Exercise description: Copy out each line of the data holding "humaine".

** Opening Extracted information block **

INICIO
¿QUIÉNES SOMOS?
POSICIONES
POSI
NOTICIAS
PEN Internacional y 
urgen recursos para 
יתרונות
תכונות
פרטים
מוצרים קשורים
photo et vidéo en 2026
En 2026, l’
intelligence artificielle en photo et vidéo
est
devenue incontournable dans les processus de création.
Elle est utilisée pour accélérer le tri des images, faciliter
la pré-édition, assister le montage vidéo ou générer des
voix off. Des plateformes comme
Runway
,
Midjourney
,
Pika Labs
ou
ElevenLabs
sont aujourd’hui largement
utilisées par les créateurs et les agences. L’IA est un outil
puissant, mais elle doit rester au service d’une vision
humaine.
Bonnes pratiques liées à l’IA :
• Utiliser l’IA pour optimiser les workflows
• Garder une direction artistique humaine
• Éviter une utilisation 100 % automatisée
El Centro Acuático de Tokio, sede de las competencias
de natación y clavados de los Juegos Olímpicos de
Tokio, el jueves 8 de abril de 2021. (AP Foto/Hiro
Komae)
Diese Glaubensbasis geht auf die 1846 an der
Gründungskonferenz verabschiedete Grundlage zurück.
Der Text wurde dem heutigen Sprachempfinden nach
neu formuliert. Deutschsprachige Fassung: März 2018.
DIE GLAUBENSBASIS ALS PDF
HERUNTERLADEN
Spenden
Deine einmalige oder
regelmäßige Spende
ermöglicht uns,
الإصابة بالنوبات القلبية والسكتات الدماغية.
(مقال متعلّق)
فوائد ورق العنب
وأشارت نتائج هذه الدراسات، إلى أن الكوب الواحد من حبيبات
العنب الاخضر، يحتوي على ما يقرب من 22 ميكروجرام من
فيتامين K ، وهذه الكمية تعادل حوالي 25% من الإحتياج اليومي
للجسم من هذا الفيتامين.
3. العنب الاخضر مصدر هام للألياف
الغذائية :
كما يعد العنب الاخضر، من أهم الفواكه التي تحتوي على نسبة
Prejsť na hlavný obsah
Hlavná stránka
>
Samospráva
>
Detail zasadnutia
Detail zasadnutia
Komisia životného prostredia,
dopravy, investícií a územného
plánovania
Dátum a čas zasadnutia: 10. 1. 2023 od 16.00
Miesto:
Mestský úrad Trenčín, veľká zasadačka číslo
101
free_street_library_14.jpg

** Closing Extracted information block **

Written answer:
humaine.
• Garder une direction artistique humaine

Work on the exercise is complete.